When age and other covariants were taken into consideration, the rate of all cancers in individuals with ADPKD after kidney transplantation was reported to be lower than in kidney transplant recipients who did not have ADPKD [Wetmore et al 2014].
Other. Massive kidney enlargement can cause complications resulting from compression of local structures, such as inferior vena cava compression and gastric outlet obstruction (mainly caused by cysts of the right kidney).
Kidney failure. Approximately 50% of individuals with ADPKD have ESKD by age 60 years [Lavu et al 2020]. Mechanisms accounting for the decline in kidney function include: compression of the normal kidney parenchyma by expanding cysts, vascular sclerosis, interstitial inflammation and fibrosis, and apoptosis of the tubular epithelial cells.

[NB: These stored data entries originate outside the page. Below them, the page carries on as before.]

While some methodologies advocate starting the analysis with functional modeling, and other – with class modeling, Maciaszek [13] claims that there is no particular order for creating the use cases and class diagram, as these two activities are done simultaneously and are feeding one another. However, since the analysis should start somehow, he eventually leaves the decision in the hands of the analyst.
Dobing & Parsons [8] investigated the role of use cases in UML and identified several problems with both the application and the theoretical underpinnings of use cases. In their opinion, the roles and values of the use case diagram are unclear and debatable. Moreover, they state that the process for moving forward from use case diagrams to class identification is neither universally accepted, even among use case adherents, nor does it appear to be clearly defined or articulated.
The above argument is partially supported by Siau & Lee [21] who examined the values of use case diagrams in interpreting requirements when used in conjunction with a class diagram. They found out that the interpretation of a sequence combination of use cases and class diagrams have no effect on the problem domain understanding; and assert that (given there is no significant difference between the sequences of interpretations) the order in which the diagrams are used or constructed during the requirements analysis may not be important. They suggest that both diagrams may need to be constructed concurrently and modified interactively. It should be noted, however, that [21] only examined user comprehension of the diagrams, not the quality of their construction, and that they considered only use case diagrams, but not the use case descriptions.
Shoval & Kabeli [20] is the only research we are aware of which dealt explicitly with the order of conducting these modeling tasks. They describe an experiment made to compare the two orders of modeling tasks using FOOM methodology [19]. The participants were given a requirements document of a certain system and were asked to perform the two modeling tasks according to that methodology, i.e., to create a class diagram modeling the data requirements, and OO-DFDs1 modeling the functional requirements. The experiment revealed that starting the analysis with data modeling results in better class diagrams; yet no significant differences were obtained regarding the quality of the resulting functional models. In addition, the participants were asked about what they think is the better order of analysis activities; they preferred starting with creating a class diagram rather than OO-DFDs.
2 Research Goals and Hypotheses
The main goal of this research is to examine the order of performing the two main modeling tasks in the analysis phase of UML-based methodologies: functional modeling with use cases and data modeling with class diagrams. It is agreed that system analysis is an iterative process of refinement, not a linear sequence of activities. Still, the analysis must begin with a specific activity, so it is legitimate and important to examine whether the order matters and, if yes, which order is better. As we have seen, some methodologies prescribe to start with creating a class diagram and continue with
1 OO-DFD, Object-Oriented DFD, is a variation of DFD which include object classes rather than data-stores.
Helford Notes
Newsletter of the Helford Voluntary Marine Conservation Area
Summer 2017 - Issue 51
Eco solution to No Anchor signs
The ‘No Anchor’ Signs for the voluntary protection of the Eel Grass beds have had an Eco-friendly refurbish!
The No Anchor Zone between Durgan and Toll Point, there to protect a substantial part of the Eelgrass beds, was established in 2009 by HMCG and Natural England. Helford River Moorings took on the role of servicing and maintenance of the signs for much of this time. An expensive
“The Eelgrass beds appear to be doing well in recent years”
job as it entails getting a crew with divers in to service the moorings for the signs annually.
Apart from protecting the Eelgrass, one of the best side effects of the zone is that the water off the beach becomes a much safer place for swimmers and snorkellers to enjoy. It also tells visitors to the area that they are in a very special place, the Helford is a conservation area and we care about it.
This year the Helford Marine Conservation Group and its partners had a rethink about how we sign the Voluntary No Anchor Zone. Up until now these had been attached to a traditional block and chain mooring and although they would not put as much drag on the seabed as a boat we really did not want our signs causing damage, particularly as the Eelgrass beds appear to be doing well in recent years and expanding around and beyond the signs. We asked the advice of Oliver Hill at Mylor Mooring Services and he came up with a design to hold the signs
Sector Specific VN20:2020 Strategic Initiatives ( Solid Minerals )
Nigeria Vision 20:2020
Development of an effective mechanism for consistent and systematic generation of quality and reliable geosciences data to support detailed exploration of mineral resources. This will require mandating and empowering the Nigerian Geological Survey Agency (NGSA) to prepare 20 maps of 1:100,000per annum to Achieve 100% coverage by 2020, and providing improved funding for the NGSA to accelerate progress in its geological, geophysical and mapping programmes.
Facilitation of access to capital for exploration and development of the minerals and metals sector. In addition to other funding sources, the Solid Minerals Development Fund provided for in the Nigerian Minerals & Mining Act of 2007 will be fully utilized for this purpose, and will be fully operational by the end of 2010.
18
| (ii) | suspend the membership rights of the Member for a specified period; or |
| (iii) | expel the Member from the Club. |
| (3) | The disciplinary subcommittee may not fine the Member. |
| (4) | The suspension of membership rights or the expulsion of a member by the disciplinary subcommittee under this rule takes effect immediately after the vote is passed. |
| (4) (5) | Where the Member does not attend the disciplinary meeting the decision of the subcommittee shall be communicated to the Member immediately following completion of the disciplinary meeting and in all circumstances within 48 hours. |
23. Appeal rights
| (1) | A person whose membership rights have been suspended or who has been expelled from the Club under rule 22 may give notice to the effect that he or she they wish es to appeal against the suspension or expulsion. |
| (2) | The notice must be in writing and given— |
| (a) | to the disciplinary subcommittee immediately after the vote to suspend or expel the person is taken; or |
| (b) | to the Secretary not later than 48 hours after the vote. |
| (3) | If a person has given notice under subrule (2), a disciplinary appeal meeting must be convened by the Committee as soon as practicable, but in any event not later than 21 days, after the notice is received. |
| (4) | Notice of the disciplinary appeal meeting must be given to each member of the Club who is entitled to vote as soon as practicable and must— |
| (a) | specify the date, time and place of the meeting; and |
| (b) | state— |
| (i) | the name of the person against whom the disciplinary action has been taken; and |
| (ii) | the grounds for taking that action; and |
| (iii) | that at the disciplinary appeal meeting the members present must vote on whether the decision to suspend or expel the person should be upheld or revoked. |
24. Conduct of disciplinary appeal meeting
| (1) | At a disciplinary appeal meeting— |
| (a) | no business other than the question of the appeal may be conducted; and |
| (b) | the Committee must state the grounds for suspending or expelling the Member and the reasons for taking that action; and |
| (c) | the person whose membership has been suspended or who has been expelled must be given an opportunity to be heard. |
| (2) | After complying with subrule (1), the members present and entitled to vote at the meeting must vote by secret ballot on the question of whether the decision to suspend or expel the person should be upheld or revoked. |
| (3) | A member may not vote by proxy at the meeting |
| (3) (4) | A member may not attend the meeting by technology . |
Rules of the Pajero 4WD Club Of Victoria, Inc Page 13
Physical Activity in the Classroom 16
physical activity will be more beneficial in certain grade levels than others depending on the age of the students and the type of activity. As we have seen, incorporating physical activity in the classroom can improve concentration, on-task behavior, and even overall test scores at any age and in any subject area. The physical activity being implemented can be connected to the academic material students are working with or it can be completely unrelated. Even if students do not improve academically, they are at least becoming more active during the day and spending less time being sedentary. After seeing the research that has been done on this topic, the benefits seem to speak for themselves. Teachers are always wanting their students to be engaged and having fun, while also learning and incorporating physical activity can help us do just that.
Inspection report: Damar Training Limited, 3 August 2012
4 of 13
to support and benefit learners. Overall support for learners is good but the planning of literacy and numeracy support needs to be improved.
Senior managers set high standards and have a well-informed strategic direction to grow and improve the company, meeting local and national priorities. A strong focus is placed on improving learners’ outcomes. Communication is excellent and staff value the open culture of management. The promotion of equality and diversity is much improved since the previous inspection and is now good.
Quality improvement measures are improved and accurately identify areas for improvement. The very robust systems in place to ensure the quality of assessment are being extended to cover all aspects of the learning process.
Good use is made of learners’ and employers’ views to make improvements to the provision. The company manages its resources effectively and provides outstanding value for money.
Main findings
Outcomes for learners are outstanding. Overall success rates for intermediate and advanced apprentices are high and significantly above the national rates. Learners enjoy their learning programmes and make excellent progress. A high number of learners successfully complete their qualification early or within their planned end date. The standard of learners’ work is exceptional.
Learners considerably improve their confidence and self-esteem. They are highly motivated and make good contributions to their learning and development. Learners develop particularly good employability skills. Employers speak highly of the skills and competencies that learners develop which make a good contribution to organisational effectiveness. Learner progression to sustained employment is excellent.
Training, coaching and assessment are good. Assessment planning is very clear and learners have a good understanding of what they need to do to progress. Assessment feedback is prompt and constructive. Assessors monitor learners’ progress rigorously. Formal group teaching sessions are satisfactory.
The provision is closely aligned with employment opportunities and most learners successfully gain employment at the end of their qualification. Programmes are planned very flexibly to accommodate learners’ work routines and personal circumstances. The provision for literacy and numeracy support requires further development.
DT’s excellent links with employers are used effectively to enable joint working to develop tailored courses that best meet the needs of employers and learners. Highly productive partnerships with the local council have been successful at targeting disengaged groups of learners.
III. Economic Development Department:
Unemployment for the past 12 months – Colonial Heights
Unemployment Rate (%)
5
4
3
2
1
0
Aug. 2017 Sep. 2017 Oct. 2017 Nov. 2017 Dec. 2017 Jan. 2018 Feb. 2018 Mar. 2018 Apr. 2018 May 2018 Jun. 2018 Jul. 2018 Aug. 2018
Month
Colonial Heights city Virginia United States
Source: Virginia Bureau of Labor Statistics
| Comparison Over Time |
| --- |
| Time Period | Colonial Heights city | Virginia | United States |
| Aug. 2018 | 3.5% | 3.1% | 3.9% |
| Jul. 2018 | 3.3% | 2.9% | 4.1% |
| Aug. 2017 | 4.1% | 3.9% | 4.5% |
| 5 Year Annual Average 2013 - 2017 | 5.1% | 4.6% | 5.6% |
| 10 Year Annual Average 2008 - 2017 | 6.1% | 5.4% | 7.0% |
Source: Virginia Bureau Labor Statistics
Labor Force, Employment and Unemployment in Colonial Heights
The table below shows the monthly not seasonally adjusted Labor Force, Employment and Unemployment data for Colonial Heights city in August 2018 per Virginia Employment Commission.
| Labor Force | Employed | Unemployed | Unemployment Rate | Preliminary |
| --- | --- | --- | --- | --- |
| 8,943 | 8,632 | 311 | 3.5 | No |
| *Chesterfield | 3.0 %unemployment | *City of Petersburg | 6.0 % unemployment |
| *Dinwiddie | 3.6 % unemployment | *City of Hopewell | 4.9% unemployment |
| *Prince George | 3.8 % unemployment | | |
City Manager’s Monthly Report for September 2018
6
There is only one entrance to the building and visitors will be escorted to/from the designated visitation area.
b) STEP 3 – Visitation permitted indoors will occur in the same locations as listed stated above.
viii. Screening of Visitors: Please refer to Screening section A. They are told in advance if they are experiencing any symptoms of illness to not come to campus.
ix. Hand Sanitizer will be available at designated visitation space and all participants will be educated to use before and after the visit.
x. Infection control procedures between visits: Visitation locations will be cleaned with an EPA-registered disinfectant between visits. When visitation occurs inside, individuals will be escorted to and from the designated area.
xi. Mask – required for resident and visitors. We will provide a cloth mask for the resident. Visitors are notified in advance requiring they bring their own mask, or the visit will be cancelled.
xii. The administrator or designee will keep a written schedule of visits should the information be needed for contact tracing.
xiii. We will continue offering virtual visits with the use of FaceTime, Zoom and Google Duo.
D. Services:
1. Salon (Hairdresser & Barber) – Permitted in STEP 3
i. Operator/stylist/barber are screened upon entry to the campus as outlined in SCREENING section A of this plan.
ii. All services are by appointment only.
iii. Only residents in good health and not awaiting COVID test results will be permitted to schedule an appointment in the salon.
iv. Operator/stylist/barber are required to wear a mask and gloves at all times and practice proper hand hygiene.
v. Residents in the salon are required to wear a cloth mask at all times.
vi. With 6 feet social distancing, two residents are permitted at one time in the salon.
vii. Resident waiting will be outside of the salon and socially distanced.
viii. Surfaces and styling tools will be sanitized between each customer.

The CRISP study [Grantham et al 2006] confirmed a strong relationship with kidney enlargement and showed that kidney and cyst volumes are the strongest predictors of kidney functional decline.
CRISP also found that kidney blood flow (or vascular resistance) is an independent predictor of kidney function decline [Torres et al 2007b]. This points to the importance of vascular remodeling in the progression of the disease and may account for reports in which the decline of kidney function appears to be out of proportion to the severity of the cystic disease [Shukoor et al 2020]. Angiotensin II, transforming growth factor beta, and reactive oxygen species may contribute to the vascular lesions and interstitial fibrosis by stimulating the synthesis of chemokines, extracellular matrix, and metalloproteinase inhibitors.
Other factors including heavy use of analgesics may contribute to kidney disease progression in some individuals.